*** DATA FOR THE TASK ***

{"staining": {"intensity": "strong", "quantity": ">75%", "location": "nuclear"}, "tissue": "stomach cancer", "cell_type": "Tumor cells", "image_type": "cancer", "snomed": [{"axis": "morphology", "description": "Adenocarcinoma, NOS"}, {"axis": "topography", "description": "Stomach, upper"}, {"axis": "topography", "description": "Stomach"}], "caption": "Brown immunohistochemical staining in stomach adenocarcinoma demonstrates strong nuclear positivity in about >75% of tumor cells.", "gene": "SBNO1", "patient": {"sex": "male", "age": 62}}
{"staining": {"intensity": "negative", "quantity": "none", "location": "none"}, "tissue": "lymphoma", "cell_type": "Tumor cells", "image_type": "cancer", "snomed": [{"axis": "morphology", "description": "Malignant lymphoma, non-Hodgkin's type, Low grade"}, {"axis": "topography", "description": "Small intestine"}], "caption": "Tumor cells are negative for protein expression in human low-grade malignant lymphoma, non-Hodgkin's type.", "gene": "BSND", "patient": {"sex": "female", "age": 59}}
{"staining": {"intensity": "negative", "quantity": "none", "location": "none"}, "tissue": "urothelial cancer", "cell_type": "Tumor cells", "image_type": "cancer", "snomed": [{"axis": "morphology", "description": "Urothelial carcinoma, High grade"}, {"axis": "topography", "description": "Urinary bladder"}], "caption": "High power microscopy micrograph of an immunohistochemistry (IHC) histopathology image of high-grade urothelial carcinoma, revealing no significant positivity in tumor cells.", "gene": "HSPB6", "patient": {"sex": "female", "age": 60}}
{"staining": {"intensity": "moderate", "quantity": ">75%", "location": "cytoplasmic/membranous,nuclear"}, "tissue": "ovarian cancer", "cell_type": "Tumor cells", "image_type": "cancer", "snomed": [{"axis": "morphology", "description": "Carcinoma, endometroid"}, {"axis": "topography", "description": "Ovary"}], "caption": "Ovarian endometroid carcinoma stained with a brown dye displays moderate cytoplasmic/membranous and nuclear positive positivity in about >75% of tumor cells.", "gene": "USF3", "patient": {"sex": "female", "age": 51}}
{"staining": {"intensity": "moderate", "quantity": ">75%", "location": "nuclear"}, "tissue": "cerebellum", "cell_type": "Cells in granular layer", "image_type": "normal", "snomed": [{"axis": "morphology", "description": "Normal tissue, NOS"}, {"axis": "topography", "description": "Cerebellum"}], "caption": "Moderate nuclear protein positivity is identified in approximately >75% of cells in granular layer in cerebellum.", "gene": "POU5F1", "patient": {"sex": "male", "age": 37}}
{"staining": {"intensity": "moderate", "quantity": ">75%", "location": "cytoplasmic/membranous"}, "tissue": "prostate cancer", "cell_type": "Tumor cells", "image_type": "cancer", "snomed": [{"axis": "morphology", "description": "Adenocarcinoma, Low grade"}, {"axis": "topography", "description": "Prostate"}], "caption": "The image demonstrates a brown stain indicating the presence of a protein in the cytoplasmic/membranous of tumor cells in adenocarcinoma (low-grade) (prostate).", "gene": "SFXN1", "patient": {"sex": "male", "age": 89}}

***

▶ [THE PROBLEM]: Check each line of the entries for the word "membranous", then state the count alone.

▶ [OUTPUT FOR THIS EXERCISE]: 2